Garcelon Nicolas, Neuraz Antoine, Benoit Vincent, Salomon Rémi, Kracker Sven, Suarez Felipe, Bahi-Buisson Nadia, Hadj-Rabia Smail, Fischer Alain, Munnich Arnold, Burgun Anita
Institut Imagine, Paris Descartes Université Paris Descartes-Sorbonne Paris Cité, Paris, France; INSERM, Institut Imagine, UMR 1163, Université Paris Descartes, Sorbonne Paris Cité, Paris, France; INSERM, Centre de Recherche des Cordeliers, UMR 1138 Equipe 22, Université Paris Descartes, Sorbonne Paris Cité, Paris, France.
INSERM, Centre de Recherche des Cordeliers, UMR 1138 Equipe 22, Université Paris Descartes, Sorbonne Paris Cité, Paris, France; Département d'informatique médicale, Hôpital Necker-Enfants Malades, Assistance Publique-Hôpitaux de Paris (AP-HP), Université Paris Descartes, Sorbonne Paris Cité, France.
J Biomed Inform. 2017 Sep;73:51-61. doi: 10.1016/j.jbi.2017.07.016. Epub 2017 Jul 25.
In the context of rare diseases, it may be helpful to detect patients with similar medical histories, diagnoses and outcomes from a large number of cases with automated methods. To reduce the time to find new cases, we developed a method to find similar patients given an index case leveraging data from the electronic health records.
We used the clinical data warehouse of a children academic hospital in Paris, France (Necker-Enfants Malades), containing about 400,000 patients. Our model was based on a vector space model (VSM) to compute the similarity distance between an index patient and all the patients of the data warehouse. The dimensions of the VSM were built upon Unified Medical Language System concepts extracted from clinical narratives stored in the clinical data warehouse. The VSM was enhanced using three parameters: a pertinence score (TF-IDF of the concepts), the polarity of the concept (negated/not negated) and the minimum number of concepts in common. We evaluated this model by displaying the most similar patients for five different rare diseases: Lowe Syndrome (LOWE), Dystrophic Epidermolysis Bullosa (DEB), Activated PI3K delta Syndrome (APDS), Rett Syndrome (RETT) and Dowling Meara (EBS-DM), from the clinical data warehouse representing 18, 103, 21, 84 and 7 patients respectively.

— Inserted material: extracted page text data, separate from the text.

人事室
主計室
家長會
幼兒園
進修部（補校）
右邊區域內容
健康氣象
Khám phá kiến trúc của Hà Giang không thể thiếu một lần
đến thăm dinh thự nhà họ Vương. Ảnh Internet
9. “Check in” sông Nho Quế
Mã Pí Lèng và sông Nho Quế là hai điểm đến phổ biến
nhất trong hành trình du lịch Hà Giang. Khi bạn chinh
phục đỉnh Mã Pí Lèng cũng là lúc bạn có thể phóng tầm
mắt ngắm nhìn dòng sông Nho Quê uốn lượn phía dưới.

The percentages of index patients returning at least one true positive similar patient in the Top30 similar patients were 94% for LOWE, 97% for DEB, 86% for APDS, 71% for EBS-DM and 99% for RETT. The mean number of patients with the exact same genetic diseases among the 30 returned patients was 51%.
This tool offers new perspectives in a translational context to identify patients for genetic research. Moreover, when new molecular bases are discovered, our strategy will help to identify additional eligible patients for genetic screening.

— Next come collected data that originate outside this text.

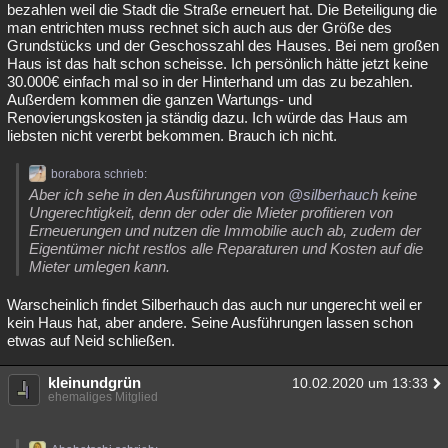
bezahlen weil die Stadt die Straße erneuert hat. Die Beteiligung die
man entrichten muss rechnet sich auch aus der Größe des
Grundstücks und der Geschosszahl des Hauses. Bei nem großen
Haus ist das halt schon scheisse. Ich persönlich hätte jetzt keine
30.000€ einfach mal so in der Hinterhand um das zu bezahlen.
Außerdem kommen die ganzen Wartungs- und
Renovierungskosten ja ständig dazu. Ich würde das Haus am
liebsten nicht vererbt bekommen. Brauch ich nicht.
borabora schrieb:
Aber ich sehe in den Ausführungen von
@silberhauch
keine
Ungerechtigkeit, denn der oder die Mieter profitieren von
Erneuerungen und nutzen die Immobilie auch ab, zudem der
Eigentümer nicht restlos alle Reparaturen und Kosten auf die
Mieter umlegen kann.
Warscheinlich findet Silberhauch das auch nur ungerecht weil er
kein Haus hat, aber andere. Seine Ausführungen lassen schon
etwas auf Neid schließen.
kleinundgrün
10.02.2020 um 13:33
ehemaliges Mitglied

在罕见病背景下,使用自动化方法从大量病例中检测具有相似病史、诊断和结局的患者可能会有所帮助。为了缩短寻找新病例的时间,我们开发了一种方法,利用电子健康记录中的数据,在给定索引病例的情况下找到相似患者。
我们使用了法国巴黎一家儿童学术医院(内克尔儿童医院)的临床数据仓库,其中包含约40万名患者。我们的模型基于向量空间模型(VSM)来计算索引患者与数据仓库中所有患者之间的相似性距离。VSM的维度基于从临床数据仓库中存储的临床叙述中提取的统一医学语言系统概念构建。通过三个参数增强VSM:相关性得分(概念的词频-逆文档频率)、概念的极性(否定/未否定)和共同概念的最小数量。我们通过展示来自临床数据仓库中分别代表18、103、21、84和7名患者的五种不同罕见病(洛氏综合征(LOWE)、营养不良性大疱性表皮松解症(DEB)、活化磷脂酰肌醇3激酶δ综合征(APDS)、雷特综合征(RETT)和道林·米拉(EBS-DM))的最相似患者来评估该模型。
在排名前30的相似患者中,返回至少一名真阳性相似患者的索引患者百分比分别为:LOWE为94%,DEB为97%,APDS为86%,EBS-DM为71%,RETT为99%。在返回的30名患者中,患有完全相同遗传疾病的患者平均数量为51%。
该工具在转化背景下为基因研究识别患者提供了新的视角。此外,当发现新的分子基础时,我们的策略将有助于识别更多符合条件的患者进行基因筛查。